-- EXTRACT PROVIDED --
○ ○ ○ ○
Also, the C .*= should be before the matmul!, e.g.:

function matmul!(C, A, B, α, β)
    C .*= β;
    matmul!(C, α .* A, B);
end

The current implementation of course fuses over the scaling with the matmul itself to avoid any extra passes over the arrays.

fipelle commented 2 years ago

Thanks, I was actually editing my original comment to change the order of C .*= as you did (I removed it now). Frankly, I didn't know there was one. I just looked into the documentation and the only option I could find under Multi-threaded matrix multiplication: matmul! and matmul was the one with three arguments.

EDIT

I have just noticed it is described here. My bad!

chriselrod commented 2 years ago

Thanks, I was actually editing my original comment to change the order of C .*= as you did (I removed it now). Frankly, I didn't know there was one. I just looked into the documentation and the only option I could find under Multi-threaded matrix multiplication: matmul! and matmul was the one with three arguments! My bad.

It is in the docstring, but a PR to improve the documentation would be welcome. =)

fipelle commented 2 years ago

Thanks! However, I am going to implement Octavian for MessyTimeSeries.jl and MessyTimeSeriesOptim.jl right now!

I will do a PR :)
○ ○ ○ ○
-- ENTRIES SUPPLIED --
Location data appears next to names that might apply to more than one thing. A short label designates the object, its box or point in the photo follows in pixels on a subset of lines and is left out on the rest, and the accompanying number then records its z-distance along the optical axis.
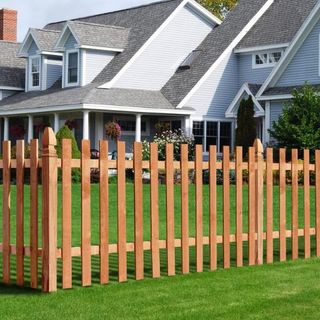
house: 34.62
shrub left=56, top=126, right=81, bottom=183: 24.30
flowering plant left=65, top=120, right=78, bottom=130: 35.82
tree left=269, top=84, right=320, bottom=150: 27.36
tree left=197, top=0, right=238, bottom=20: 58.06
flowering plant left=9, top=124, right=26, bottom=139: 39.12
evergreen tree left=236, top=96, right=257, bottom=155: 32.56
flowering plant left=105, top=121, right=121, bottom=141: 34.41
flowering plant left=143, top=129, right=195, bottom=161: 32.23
○ ○ ○ ○
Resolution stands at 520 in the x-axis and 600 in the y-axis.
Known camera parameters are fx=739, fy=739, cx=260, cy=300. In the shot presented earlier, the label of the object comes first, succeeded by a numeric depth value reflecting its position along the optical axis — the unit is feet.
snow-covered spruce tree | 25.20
○ ○ ○ ○
-- YOUR TASK --
Reproduce the passage of the matrix multiplication thread starting at "chriselrod commented 2" and ending at "will do a PR :)", word for word.

-- ANSWER TO THE EXERCISE --
chriselrod commented 2 years ago

Thanks, I was actually editing my original comment to change the order of C .*= as you did (I removed it now). Frankly, I didn't know there was one. I just looked into the documentation and the only option I could find under Multi-threaded matrix multiplication: matmul! and matmul was the one with three arguments! My bad.

It is in the docstring, but a PR to improve the documentation would be welcome. =)

fipelle commented 2 years ago

Thanks! However, I am going to implement Octavian for MessyTimeSeries.jl and MessyTimeSeriesOptim.jl right now!

I will do a PR :)